スイープというのは、プレイで場札を全部取ってしまうことです。50点の得点となります。ただし、ディール後の最初のプレイでスイープしたときは25点です。また、一番最後のプレイでスイープしても0点です。
記憶しておくために、プレイ中はスイープを取るために手札から出したカードは表向きにしておきます。
最初のディーラーは任意の方法で決めます。次回からは、前回のディーラーのチームが累計得点で同点か負けている場合にはディーラーは交替せず、そうでない場合は右隣のプレイヤーに交替します。
ディーラーはシャッフルして右隣のプレイヤーがカットします。ディーラーは右隣のプレイヤーに4枚配り、場に4枚裏向きに配ります。
右隣のプレイヤーは、配られた4枚のカードを見て、そのうちの1枚のカードの点数をビッドします。9点以上でなくてはなりません。9点以上のカードが配られなかったならば、配りなおしとなります(同じディーラーが同様に配りなおします)。
ビッドが終わると、場札は表向きにされます。ディーラーの右隣のプレイヤーは次のうち、どれかをおこなわなければなりません。
そのあと、残りのカードをそのプレイヤーの右隣のプレイヤーから反時計回りに配ります。4枚ずつまとめて全部のカードを配ります。各プレイヤーの手札は12枚になります(ディーラーの右隣だけは1回プレイしたので11枚)。
このあと、ディーラーの右隣の右隣(ディーラーのパートナー)から通常のプレイを始めます。プレイは、反時計回りに行います。

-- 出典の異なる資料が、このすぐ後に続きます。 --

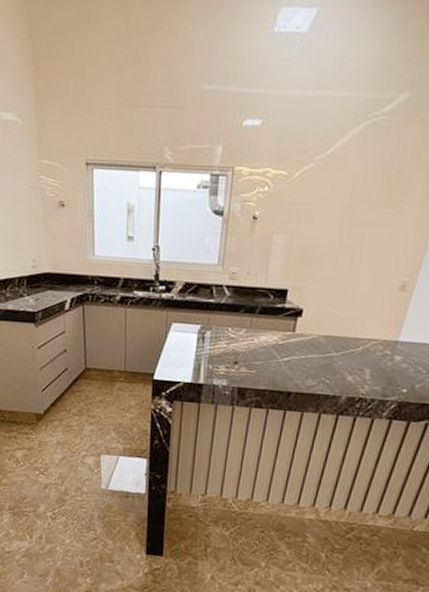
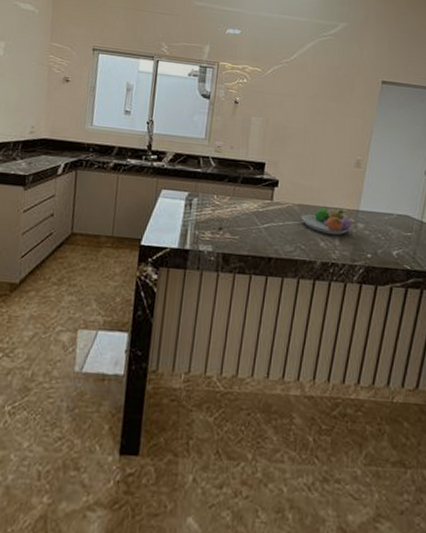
fruit bowl: none [326,337,389,369] -> present [301,206,353,235]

全員の手札がなくなったら、プレイは終了します。終了時に残った場札は、最後に場札を取ったプレイヤーのものとなります。
カードの点数とプレイ後の得点は別です。プレイが終わると次のような得点をつけます。
スペードのカード | カードの点数と同じ点数 |
各エース | 1点 |
10 | 6点 |
スイープ | 50点 |
最初のプレイのスイープ | 25点 |
最後のプレイのスイープ | 0点 |
上記以外のカードは0点です。カードの得点の合計は100点です。
チームどうしの点数の差が100点以上になるとゲーム終了(バージbaazi)になります。
あらかじめゲーム(バージ)を何回行うかを決めておいてプレイすることもできます。
ゲーム終了のあと、次のゲームを行うときには、普通に次のディールを行うならディーラーになるプレイヤーのパートナーがディーラーになります。
4人分のカードを配っておきます。まず2人分の手札(各12枚の手札)でプレイを行います。それが終わったら残りの2人分の手札を取り上げてプレイを行います。
2009年7月4日、なかよし村でプレイしました。
とても面白いゲームでした。カシノ系のゲームとしては異例なほど複雑で、記憶力も判断力も深く要求されますが、プレイアブルです。
インドには、他にも面白いゲームがありそうです。